Muzna Al-Masri holds a PhD in Anthropology from Goldsmiths, University of London. She is currently a researcher and consultant for several UN and international organizations. Her most recent research reports include analysis of the conflict context in various Lebanese regions, examining the linkages between social cohesion and humanitarian interventions. She has held postdoctoral fellowships from the Arab Council for the Social Sciences (2016-2017) and the Orient-Institut Beirut (2018). She is currently preparing a book manuscript, which ethnographically explores the relationships between political elites and their constituencies, looking specifically at the emergence and production of the model of “entrepreneurial elite” in post-war Lebanon.

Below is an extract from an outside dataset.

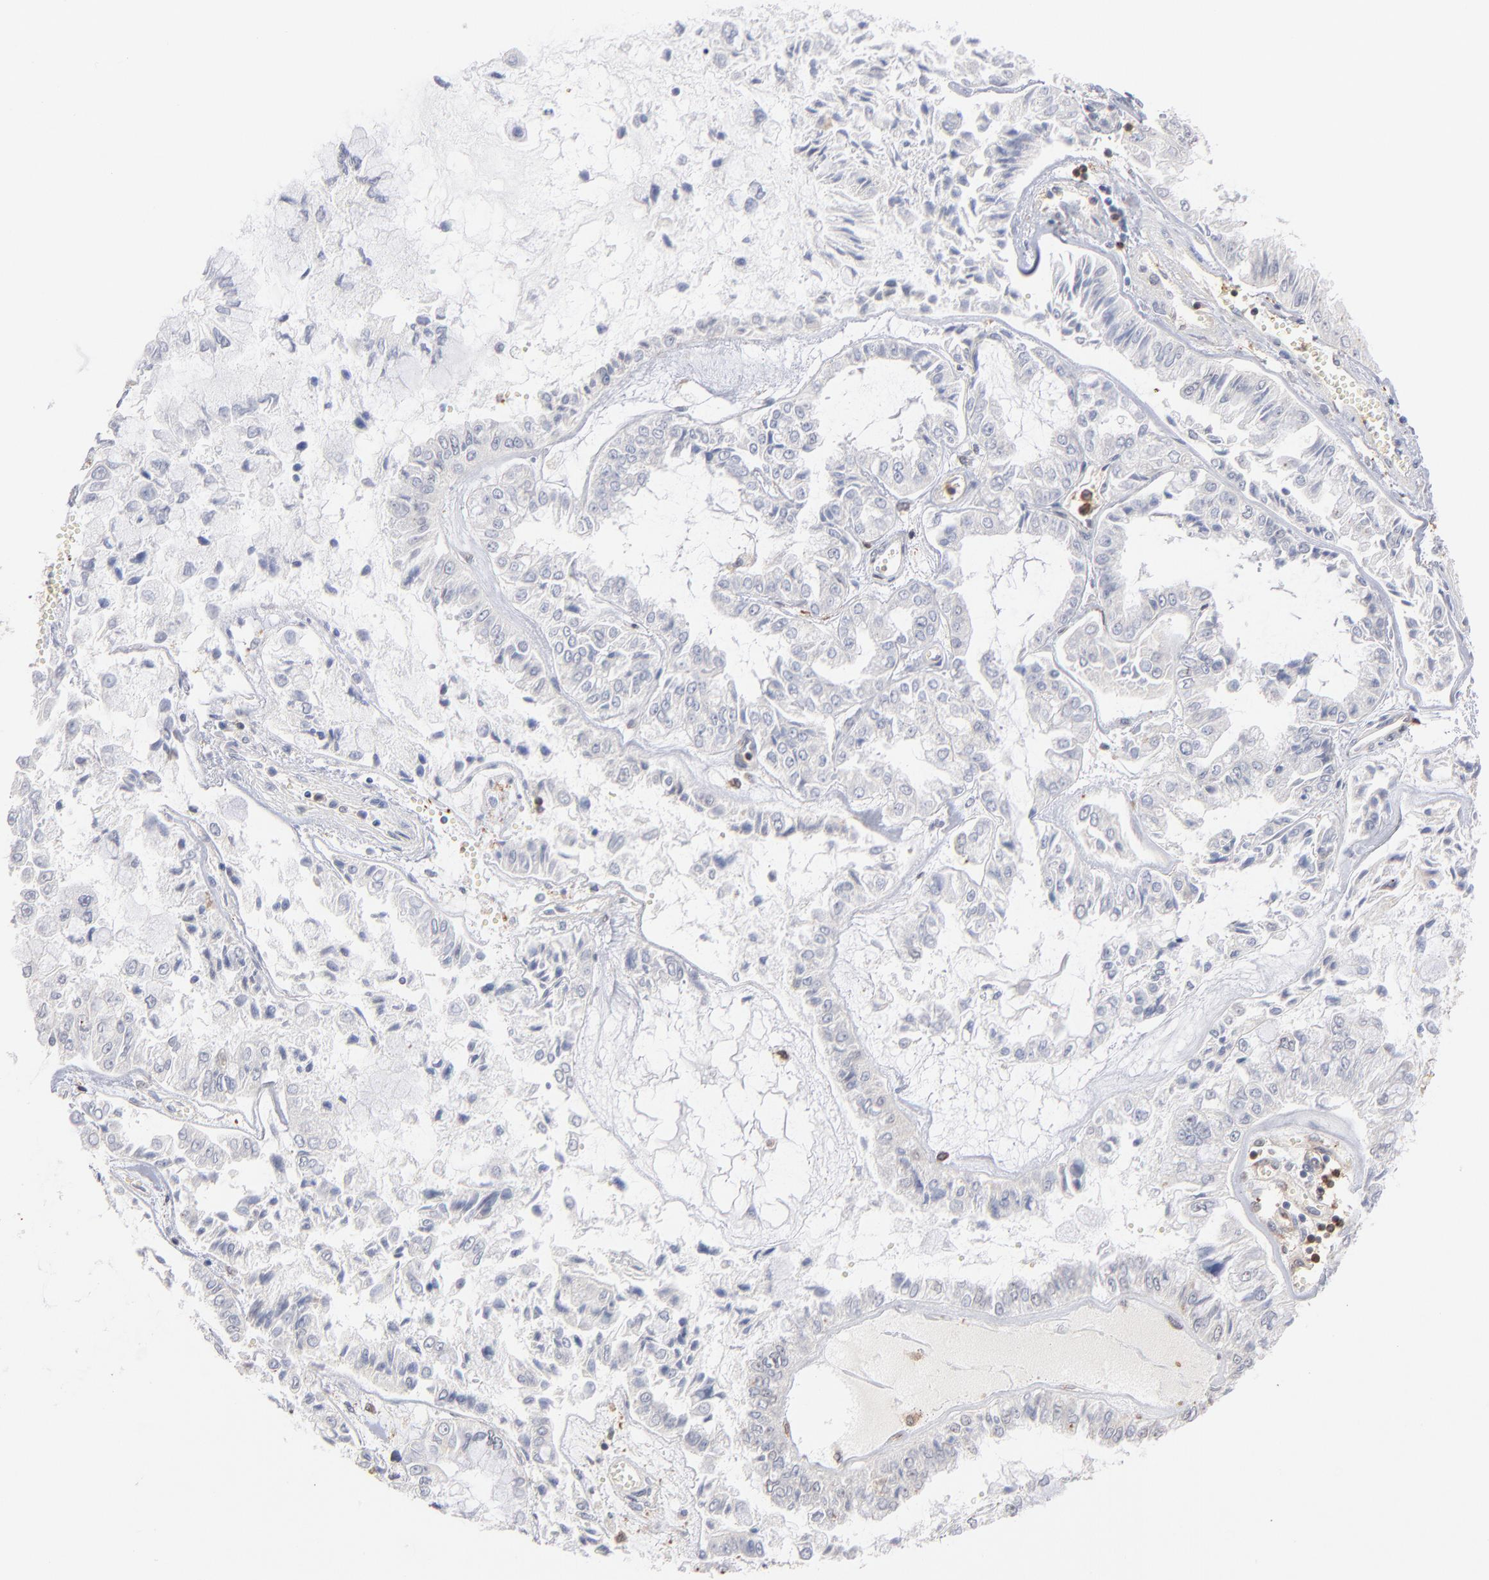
{"staining": {"intensity": "negative", "quantity": "none", "location": "none"}, "tissue": "liver cancer", "cell_type": "Tumor cells", "image_type": "cancer", "snomed": [{"axis": "morphology", "description": "Cholangiocarcinoma"}, {"axis": "topography", "description": "Liver"}], "caption": "A high-resolution photomicrograph shows immunohistochemistry (IHC) staining of liver cancer, which displays no significant positivity in tumor cells. Nuclei are stained in blue.", "gene": "WIPF1", "patient": {"sex": "female", "age": 79}}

Lamia Moghnieh is a EUME fellow of the Fritz Thyssen Foundation and a former ACSS postdoctoral fellow. Her book project “Psychiatry in Lebanon from the 19th to the 21th century: Madness, Violence and Society” traces the cultural authority of modern psychiatry in Lebanon, through primary analysis of archival documents from the Lebanon Hospital for Mental and Nervous Disorders (popularly known as Asfuriyeh hospital) and ethnographic research on contemporary psychiatric practices.

Elizabeth Saleh works in the fields of political and economic anthropology with a special focus on agriculture, industry, labour and gender. Elizabeth has held posts at the Orient Institute in Beirut, the London School of Economic and Goldsmiths. In 2018, she received an ACSS Research Grant as part of their program entitled “Environmentalism, Impoverishment and Social Justice Movements: Interdisciplinary Perspectives”. She currently works as an assistant professor in Anthropology at the American University of Beirut.

Zina Sawaf is an ACSS Early Career Fellow. Her book project “Encountering the State: Women and Intimate Lives in Riyadh, Saudi Arabia” is an ethnographic study of embodied encounters between women and the processes, offices and officials of the state as well as its material culture in Riyadh, Saudi Arabia.